Так в грусти и печали прошло еще несколько дней. Любой матери тяжело потерять ребенка, но хуже всего получить взамен детеныша ведьмы. Он постоянно разжигает ее тоску и не дает ей успокоения.

– Не знаю, чем и кормить подменыша, – сказала однажды утром жена. – Он не хочет есть того, что я ему даю.

– Это и неудивительно, – сказал муж. – Разве ты не слыхала, что черти ничего не едят, кроме лягушек и мышей?

– Но ты ведь не можешь требовать, чтобы я пошла на болото и там доставала ему пищу, – возразила жена.

– Нет, я этого, конечно, не требую, – сказал муж. – Я думаю, лучше всего было бы, если б он подох от голода.

Целая неделя прошла, а крестьянка все не могла заставить детеныша ведьмы что-нибудь съесть. Она поставила вокруг него всякие вкусные блюда, но подменыш лишь скалил зубы и плевался, когда она пыталась уговорить его попробовать лакомства.

Однажды вечером, когда уже казалось, что подменыш вот-вот умрет от голода, в комнату вбежала кошка с мышью в зубах.

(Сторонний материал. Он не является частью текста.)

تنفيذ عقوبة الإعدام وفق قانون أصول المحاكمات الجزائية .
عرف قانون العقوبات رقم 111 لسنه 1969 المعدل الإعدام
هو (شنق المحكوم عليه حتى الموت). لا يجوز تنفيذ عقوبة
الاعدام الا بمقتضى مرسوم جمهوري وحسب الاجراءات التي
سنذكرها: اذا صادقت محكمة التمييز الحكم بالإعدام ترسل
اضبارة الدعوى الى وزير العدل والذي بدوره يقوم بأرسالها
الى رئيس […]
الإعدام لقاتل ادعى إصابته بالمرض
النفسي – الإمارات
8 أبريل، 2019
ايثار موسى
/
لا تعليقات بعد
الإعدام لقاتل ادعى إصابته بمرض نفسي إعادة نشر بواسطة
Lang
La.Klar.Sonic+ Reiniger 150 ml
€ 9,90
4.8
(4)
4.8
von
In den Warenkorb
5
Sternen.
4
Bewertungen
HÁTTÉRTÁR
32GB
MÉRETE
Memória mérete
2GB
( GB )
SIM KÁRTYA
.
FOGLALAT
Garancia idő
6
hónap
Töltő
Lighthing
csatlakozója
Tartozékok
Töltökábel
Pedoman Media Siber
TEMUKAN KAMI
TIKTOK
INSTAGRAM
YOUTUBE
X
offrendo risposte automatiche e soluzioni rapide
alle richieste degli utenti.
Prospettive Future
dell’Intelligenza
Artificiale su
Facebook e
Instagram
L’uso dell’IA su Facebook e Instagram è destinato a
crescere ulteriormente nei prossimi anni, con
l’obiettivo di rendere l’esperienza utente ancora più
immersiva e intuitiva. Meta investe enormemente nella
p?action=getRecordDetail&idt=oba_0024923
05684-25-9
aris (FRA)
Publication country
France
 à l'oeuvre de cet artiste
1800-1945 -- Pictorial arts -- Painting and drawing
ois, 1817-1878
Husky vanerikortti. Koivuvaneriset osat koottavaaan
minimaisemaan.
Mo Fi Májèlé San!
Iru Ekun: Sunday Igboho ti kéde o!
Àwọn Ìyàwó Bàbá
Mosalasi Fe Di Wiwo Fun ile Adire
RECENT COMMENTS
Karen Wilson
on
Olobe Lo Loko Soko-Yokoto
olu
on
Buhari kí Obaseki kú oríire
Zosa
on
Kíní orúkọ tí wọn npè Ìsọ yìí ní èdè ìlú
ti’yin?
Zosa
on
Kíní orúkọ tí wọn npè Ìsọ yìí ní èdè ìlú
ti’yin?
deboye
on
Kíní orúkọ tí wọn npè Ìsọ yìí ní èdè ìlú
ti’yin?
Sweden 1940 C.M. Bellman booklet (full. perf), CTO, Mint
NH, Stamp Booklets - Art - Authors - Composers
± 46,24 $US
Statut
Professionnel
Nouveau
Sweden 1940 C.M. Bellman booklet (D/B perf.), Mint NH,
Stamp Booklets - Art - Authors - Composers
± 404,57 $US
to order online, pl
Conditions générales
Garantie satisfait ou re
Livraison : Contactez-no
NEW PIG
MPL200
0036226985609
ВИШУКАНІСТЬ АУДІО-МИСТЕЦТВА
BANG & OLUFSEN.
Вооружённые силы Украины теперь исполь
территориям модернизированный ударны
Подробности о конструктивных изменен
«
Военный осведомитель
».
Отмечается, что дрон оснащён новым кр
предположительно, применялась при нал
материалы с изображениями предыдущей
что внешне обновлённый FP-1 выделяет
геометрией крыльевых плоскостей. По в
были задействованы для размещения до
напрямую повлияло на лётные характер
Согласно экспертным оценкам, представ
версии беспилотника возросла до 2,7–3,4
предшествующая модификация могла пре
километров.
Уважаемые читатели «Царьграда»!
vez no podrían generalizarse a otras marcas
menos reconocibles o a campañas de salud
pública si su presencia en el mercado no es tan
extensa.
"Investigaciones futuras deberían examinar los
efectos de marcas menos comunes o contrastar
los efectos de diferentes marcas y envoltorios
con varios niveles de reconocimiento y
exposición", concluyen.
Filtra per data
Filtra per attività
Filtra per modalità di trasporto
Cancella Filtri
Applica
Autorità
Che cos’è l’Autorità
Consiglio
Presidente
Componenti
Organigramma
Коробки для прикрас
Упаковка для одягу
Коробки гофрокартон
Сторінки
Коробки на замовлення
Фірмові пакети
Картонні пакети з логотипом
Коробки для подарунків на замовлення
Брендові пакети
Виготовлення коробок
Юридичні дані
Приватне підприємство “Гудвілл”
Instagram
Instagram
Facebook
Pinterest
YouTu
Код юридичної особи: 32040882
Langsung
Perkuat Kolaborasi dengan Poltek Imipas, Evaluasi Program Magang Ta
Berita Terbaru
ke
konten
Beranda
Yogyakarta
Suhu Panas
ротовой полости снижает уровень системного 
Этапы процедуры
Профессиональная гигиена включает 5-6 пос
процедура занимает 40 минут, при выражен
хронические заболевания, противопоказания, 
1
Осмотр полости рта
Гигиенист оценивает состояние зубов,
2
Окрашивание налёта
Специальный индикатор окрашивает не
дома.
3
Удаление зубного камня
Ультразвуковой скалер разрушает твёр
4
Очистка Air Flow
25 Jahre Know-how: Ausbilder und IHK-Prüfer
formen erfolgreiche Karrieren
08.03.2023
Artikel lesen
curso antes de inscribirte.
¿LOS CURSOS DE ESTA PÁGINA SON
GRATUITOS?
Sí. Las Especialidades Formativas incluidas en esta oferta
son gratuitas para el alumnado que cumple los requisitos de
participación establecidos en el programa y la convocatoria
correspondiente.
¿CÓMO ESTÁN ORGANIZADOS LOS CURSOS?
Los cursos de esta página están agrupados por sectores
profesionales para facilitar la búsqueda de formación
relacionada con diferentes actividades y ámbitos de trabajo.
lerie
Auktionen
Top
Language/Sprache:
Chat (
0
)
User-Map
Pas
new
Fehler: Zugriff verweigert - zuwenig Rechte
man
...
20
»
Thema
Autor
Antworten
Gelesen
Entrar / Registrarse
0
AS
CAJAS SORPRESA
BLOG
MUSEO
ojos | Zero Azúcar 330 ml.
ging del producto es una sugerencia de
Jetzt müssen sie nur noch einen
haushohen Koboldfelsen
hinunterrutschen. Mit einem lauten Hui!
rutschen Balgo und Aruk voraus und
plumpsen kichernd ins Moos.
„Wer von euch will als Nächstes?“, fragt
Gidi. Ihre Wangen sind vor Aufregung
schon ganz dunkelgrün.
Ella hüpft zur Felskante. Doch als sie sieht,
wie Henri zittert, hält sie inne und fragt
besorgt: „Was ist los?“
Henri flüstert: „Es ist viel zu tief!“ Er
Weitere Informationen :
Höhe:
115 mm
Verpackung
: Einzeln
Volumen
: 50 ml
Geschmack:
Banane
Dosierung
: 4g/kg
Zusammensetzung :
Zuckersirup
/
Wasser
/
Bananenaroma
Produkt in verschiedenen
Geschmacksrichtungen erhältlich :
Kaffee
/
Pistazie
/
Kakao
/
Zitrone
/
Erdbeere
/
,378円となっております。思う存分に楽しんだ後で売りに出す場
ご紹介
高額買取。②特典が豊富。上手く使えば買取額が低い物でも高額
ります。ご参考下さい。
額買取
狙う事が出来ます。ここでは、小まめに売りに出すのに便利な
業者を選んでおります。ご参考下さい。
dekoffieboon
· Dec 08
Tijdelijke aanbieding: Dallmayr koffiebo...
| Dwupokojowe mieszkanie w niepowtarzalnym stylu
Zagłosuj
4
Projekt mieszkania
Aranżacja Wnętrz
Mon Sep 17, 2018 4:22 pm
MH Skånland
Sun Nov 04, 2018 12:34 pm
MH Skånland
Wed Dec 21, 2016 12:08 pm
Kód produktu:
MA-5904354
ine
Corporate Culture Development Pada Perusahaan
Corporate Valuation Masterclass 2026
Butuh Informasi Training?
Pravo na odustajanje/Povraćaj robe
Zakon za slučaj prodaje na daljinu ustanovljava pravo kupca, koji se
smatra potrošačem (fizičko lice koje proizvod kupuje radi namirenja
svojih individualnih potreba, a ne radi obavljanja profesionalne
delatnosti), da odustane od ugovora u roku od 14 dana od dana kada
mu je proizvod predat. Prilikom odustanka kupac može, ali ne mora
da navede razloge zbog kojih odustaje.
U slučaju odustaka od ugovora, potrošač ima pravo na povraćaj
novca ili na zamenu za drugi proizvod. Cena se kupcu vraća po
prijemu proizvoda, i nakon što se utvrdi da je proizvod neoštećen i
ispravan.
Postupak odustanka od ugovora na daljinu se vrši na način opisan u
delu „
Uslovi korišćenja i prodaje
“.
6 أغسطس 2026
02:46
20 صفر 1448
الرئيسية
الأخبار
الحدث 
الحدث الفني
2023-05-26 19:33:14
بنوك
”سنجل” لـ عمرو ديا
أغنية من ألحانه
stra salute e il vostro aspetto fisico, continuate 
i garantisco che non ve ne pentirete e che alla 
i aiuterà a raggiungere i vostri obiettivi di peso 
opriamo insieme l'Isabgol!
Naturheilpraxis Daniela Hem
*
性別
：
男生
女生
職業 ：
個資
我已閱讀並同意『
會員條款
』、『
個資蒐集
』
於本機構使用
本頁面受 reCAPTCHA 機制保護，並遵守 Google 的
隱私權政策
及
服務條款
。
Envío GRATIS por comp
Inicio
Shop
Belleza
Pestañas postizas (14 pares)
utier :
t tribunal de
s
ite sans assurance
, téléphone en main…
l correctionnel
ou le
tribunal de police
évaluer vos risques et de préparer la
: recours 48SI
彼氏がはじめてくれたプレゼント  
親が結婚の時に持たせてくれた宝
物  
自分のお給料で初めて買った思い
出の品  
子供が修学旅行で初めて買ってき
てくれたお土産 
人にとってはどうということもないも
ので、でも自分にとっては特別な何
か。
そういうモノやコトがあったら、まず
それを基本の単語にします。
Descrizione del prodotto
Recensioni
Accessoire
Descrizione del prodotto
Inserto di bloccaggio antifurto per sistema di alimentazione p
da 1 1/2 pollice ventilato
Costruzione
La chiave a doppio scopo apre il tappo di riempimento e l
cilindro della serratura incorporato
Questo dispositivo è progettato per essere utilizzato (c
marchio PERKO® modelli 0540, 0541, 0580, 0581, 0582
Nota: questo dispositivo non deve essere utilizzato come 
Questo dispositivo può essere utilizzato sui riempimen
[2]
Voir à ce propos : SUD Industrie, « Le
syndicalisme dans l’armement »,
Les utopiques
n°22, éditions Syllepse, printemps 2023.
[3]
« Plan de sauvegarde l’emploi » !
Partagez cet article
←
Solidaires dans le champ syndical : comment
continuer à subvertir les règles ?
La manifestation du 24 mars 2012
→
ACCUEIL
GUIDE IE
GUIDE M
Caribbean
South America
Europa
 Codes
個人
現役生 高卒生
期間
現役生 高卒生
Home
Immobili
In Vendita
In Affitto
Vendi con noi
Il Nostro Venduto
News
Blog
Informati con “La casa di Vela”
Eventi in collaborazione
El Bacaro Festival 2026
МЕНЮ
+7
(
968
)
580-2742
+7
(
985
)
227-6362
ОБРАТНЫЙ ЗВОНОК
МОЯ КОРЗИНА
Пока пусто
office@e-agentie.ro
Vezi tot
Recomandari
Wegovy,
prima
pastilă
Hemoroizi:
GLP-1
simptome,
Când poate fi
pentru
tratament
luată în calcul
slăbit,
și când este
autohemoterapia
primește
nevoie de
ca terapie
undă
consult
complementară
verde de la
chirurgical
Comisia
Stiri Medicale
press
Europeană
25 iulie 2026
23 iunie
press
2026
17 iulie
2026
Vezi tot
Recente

Тут отняла крестьянка мышь у кошки и бросила ее подменышу, а сама быстро вышла из комнаты, чтобы не видеть, как тот ее ест.

Когда крестьянин заметил, что жена его и в самом деле стала собирать для подменыша лягушек и пауков, у него появилось к ней такое отвращение, что он больше не мог его скрывать. Он не мог заставить себя сказать ей ни одного приветливого слова. Но все же не утратила она еще своей былой власти над ним, и он не ушел из дому.

Но это было еще не все. Работники также начали проявлять непослушание и неуважение к своей хозяйке. Крестьянин не скрывал, что замечает это, и жена его поняла теперь, что если она и дальше станет защищать подменыша, то жизнь ее с каждым Божьим днем будет все тяжелей и тяжелей. Но такая уж у нее была натура, что, когда появлялся кто-нибудь, кого все ненавидели, она должна была напрячь все свои силы, но прийти этому несчастному на помощь. И чем больше приходилось ей страдать из-за подменыша, тем упорнее следила она за тем, чтобы никто не причинял ему какого-либо зла.


Однажды утром, несколько лет спустя, сидела крестьянка одна в своей избе и латала заплата за заплатой детскую одежонку. «Эх, – думала она во время шитья, – тяжело все время заботиться о чужом ребенке». Она шила и шила, но дыр было так много и были они такими большими, что при виде их на глаза ее навертывались слезы.

«Ведь я же знаю, – думала она, – что если б я чинила куртку моего собственного сына, не считала бы я дыры в ней».

«Но совсем другое дело с подменышем, – подумала крестьянка, увидев еще одну дыру. – Лучше всего завести бы мне его в лес, чтобы он не смог найти дороги домой, и оставить его там».

«И то правда, мне незачем так мучиться, стараясь избавиться от него, – подумала она через минуту. – Если б я только выпустила его из виду хоть на мгновение, он бы утонул в колодце или сгорел в очаге, или его укусила бы собака, или лошади залягали бы его. Да, очень просто можно было бы отделаться от него, такого злобного и отчаянного. На хуторе все его ненавидят, и если б я не спускала с него глаз, живо нашелся бы кто-нибудь, кто убрал бы его с дороги».

Она подошла и посмотрела на ребенка, спавшего в углу избы. Он вырос и стал еще некрасивее, чем когда она увидела его впервые. Рот вытянулся в какое-то рыло, брови стали, как две жесткие щетки, а тело было совсем коричневым.

«Латать твою одежду и охранять тебя – это еще ничего, – подумала она, – это самое малое, что мне приходится из-за тебя терпеть. Ведь я опротивела моему мужу, работники презирают меня, служанки надо мной смеются, кот, увидев меня, шипит, пес ворчит и скалит зубы, и виной всему этому – ты».